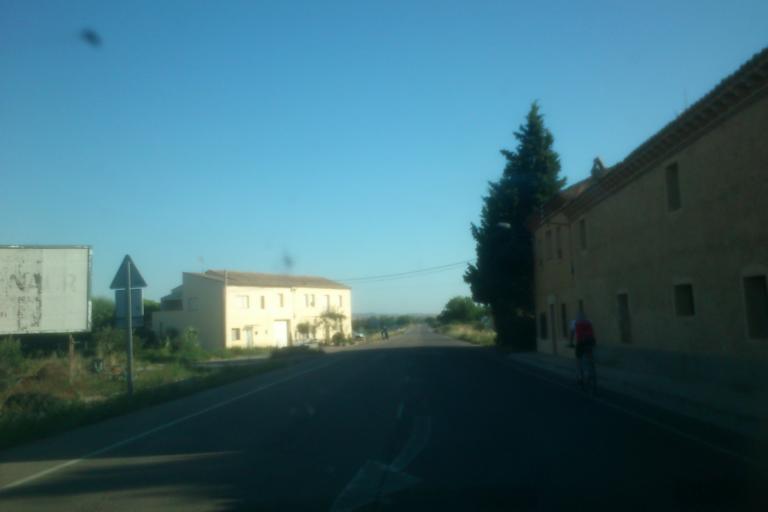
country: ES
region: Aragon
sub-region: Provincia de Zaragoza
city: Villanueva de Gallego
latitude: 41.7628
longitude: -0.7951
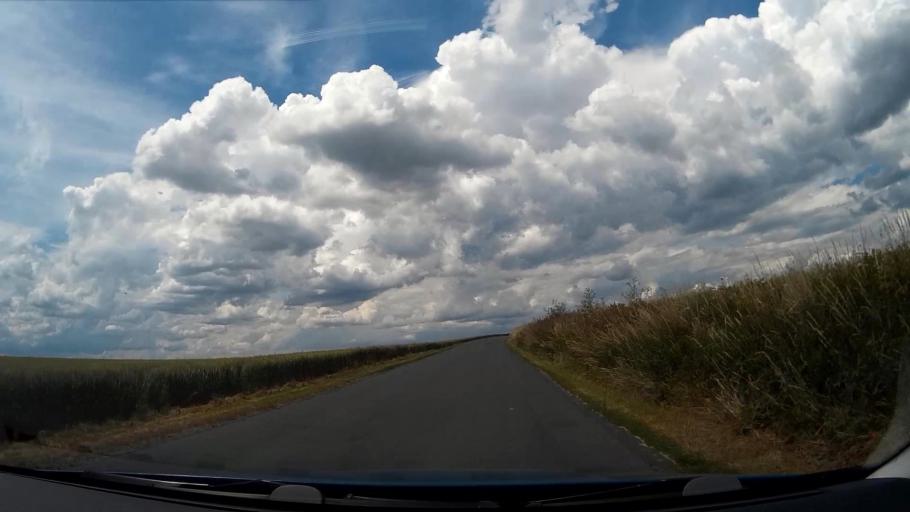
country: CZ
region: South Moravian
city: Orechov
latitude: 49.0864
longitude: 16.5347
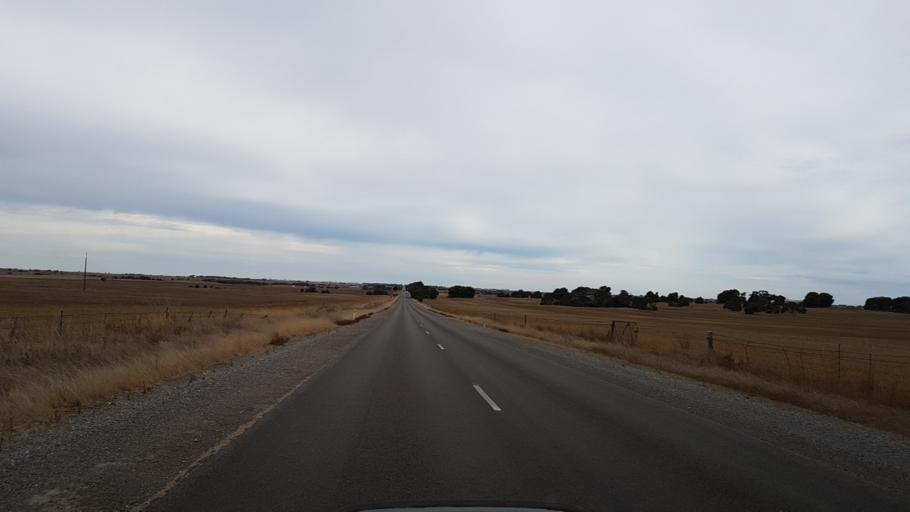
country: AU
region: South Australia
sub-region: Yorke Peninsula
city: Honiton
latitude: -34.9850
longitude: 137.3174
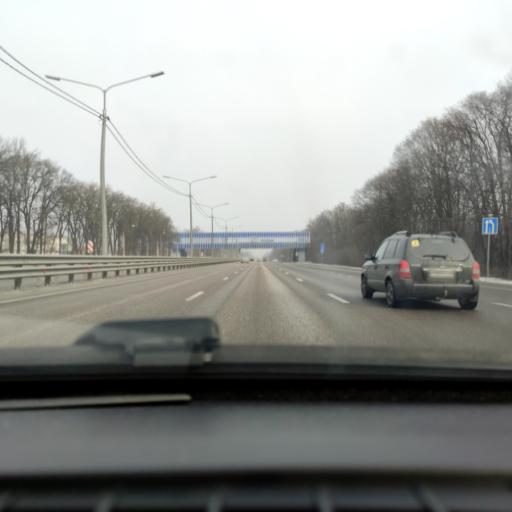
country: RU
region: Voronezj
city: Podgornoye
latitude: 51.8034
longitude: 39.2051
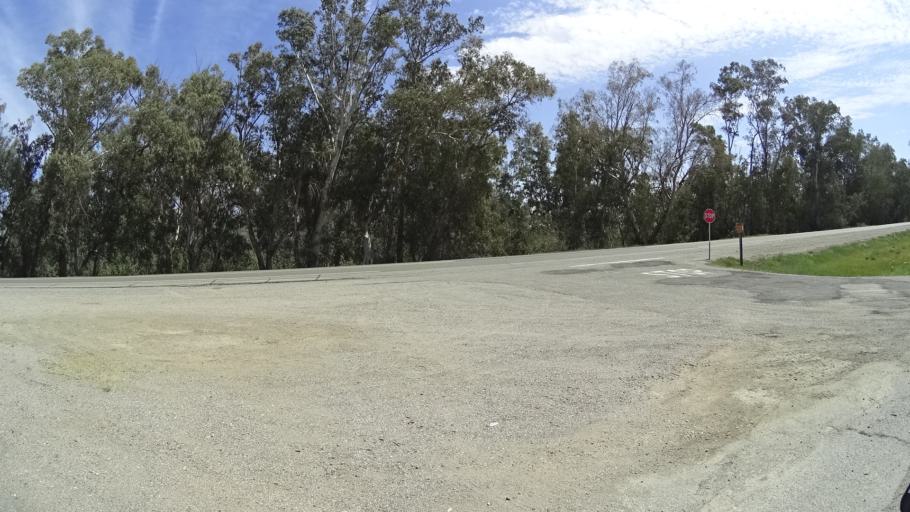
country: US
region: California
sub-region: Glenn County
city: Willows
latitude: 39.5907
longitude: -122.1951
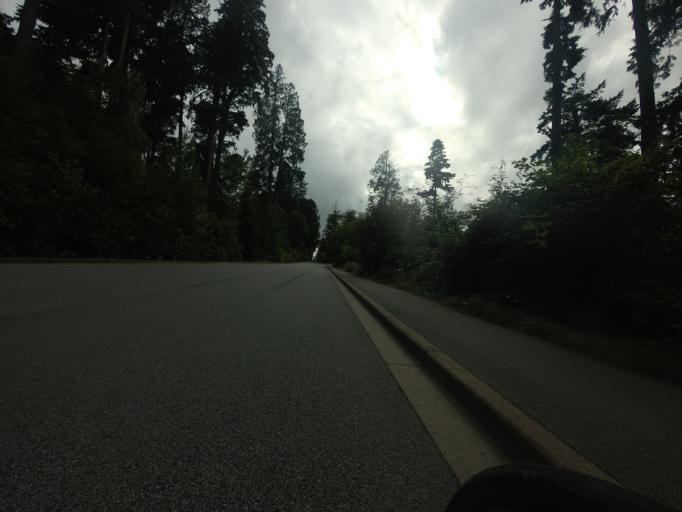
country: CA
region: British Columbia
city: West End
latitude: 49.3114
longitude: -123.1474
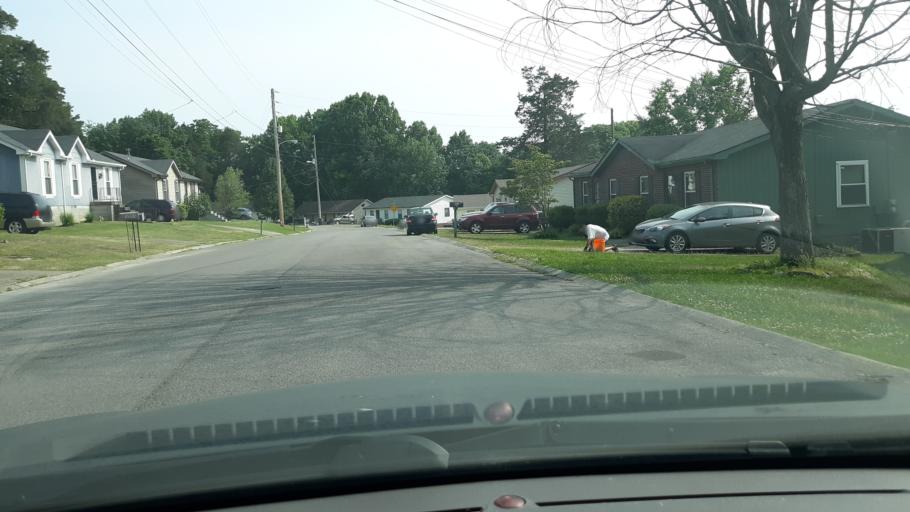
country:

::::::::

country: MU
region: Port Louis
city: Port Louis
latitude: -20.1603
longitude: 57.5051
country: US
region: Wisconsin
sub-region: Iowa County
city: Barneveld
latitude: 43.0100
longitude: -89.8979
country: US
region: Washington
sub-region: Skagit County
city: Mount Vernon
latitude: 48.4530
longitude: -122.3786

::::::::

■ **STATED TASK**
Print the lines again without any change, starting at the line that contains "longitude: -0.7951" and ending at the line that contains "longitude: -123.1474", with both of those lines included. Leave the pictures out of the answer.

■ **EXPECTED OUTPUT**
longitude: -0.7951
country: CZ
region: South Moravian
city: Orechov
latitude: 49.0864
longitude: 16.5347
country: AU
region: South Australia
sub-region: Yorke Peninsula
city: Honiton
latitude: -34.9850
longitude: 137.3174
country: RU
region: Voronezj
city: Podgornoye
latitude: 51.8034
longitude: 39.2051
country: US
region: California
sub-region: Glenn County
city: Willows
latitude: 39.5907
longitude: -122.1951
country: CA
region: British Columbia
city: West End
latitude: 49.3114
longitude: -123.1474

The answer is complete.